ABOUT THIS TASK ▸
Using only the entries below, output the lines starting at the one containing "L.J. Howe et" and ending at the one containing "BMI Smoking BMI-G Smoking", exactly and inclusive of both, omitting the pictures.

Stored data entries
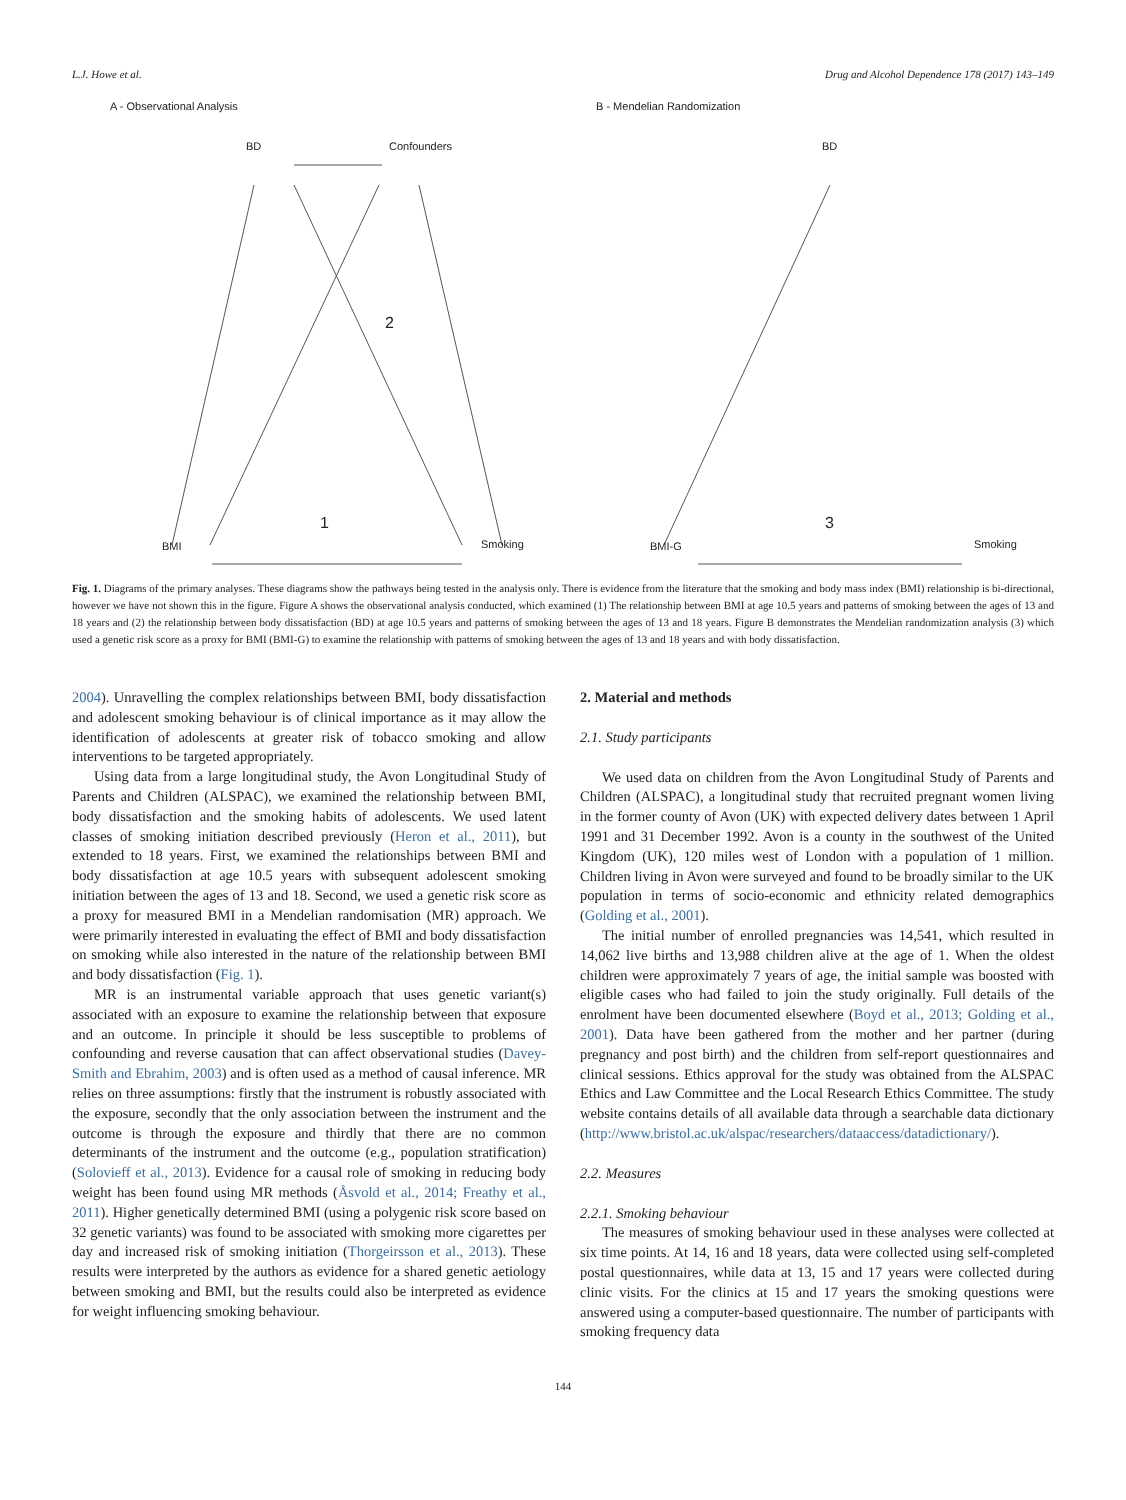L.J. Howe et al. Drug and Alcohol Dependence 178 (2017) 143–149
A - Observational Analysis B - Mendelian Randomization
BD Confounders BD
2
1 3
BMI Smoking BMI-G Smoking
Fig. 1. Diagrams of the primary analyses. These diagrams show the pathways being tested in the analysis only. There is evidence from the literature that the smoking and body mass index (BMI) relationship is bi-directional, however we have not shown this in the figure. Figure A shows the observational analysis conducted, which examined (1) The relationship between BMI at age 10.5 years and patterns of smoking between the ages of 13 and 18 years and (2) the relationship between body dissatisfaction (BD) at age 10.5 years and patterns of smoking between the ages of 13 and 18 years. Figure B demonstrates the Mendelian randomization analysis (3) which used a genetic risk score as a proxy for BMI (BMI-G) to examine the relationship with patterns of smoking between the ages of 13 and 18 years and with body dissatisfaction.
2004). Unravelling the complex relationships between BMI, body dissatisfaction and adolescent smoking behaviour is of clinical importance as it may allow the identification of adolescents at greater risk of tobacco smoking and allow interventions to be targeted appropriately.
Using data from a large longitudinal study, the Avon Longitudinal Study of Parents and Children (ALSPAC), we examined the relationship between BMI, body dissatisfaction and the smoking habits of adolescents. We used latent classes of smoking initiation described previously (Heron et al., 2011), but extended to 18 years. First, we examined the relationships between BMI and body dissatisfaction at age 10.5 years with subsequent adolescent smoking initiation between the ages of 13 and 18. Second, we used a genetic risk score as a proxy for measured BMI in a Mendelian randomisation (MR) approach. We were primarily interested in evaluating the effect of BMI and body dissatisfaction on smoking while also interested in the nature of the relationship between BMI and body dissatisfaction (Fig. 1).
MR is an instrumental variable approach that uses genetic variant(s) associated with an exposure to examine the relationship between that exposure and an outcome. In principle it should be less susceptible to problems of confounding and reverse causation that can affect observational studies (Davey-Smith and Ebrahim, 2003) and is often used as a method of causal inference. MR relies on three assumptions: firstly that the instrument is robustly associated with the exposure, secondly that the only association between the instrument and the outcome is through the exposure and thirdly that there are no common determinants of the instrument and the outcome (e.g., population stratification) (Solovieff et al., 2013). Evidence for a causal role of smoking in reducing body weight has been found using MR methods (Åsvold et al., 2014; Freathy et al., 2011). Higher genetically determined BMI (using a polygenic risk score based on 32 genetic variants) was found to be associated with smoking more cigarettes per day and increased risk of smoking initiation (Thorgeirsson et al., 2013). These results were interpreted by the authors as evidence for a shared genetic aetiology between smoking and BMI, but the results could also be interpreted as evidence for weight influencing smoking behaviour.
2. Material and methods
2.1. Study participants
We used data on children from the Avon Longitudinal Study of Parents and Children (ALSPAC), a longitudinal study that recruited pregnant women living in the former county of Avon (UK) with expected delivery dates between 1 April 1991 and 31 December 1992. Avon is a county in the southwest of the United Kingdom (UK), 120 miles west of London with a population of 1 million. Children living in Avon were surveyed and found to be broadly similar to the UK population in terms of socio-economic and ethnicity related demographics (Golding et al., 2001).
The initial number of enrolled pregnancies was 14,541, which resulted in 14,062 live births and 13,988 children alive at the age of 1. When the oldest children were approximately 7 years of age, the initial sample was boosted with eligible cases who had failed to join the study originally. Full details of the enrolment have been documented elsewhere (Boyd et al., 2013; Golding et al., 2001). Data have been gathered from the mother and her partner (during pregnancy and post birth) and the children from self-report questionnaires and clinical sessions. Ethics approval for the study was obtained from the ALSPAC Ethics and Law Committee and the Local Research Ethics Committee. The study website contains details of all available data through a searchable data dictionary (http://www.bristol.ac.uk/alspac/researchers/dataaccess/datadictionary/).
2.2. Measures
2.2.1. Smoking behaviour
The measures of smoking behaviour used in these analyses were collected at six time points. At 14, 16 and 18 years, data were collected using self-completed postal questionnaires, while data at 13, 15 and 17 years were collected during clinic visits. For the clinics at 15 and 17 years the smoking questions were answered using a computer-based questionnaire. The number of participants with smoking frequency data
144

* * *

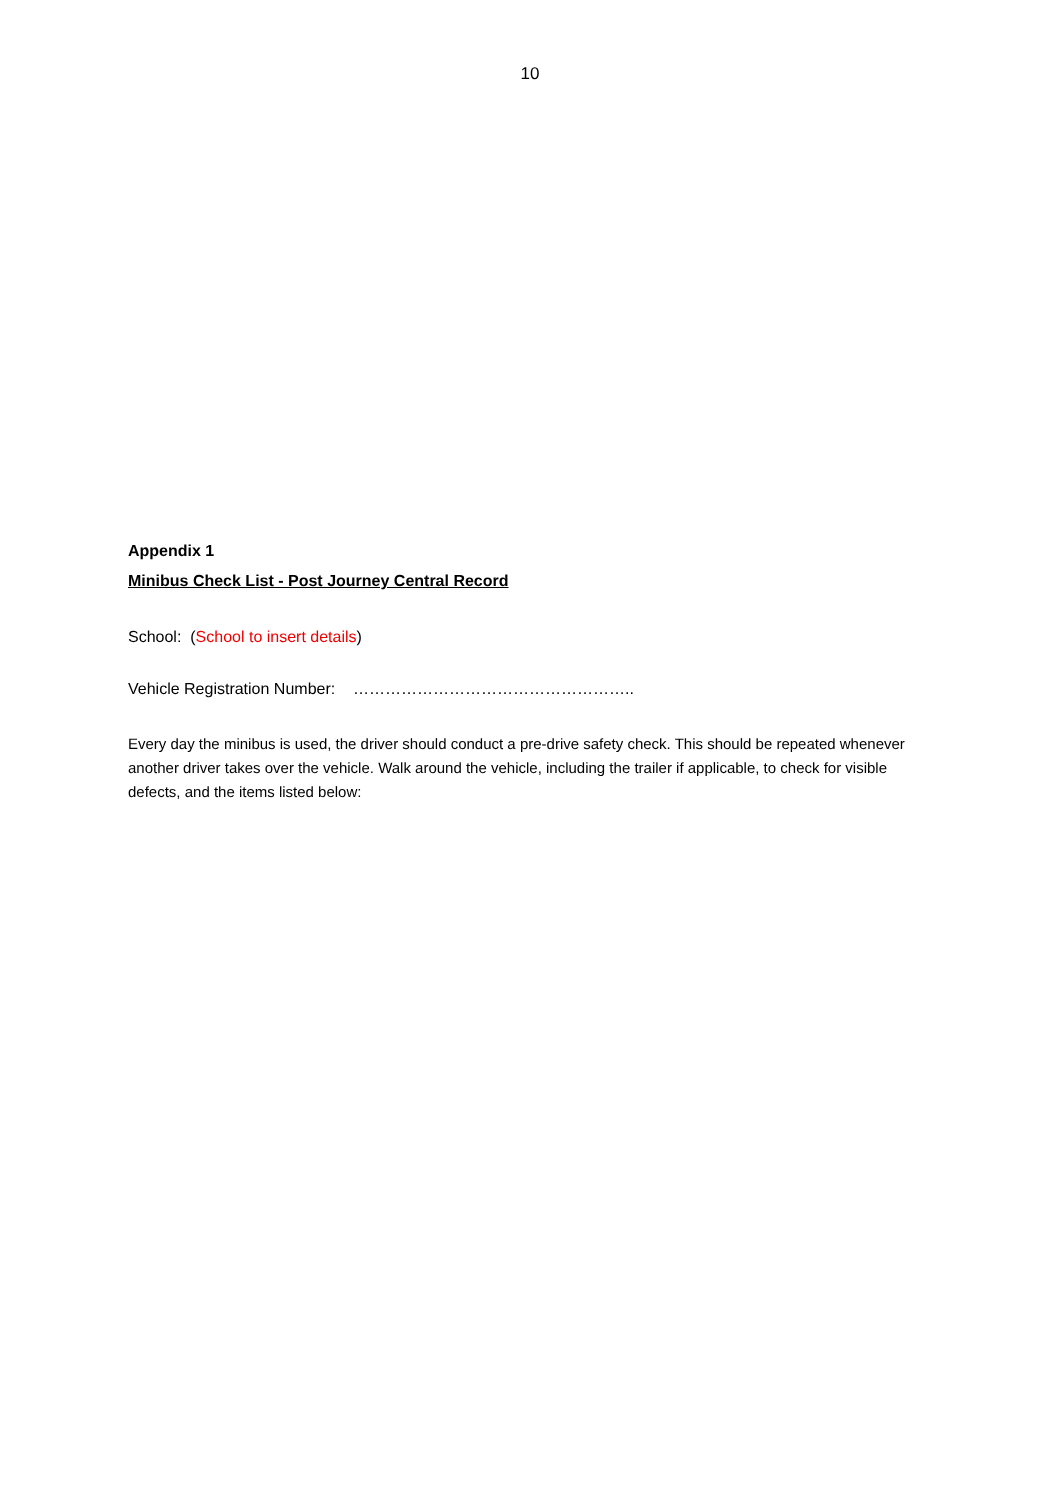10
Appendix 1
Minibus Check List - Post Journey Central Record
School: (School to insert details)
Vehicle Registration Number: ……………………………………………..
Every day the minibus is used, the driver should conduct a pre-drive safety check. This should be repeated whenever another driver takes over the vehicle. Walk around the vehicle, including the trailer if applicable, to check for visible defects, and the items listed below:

RESPONSE TO THIS TASK ▸
L.J. Howe et al. Drug and Alcohol Dependence 178 (2017) 143–149
A - Observational Analysis B - Mendelian Randomization
BD Confounders BD
2
1 3
BMI Smoking BMI-G Smoking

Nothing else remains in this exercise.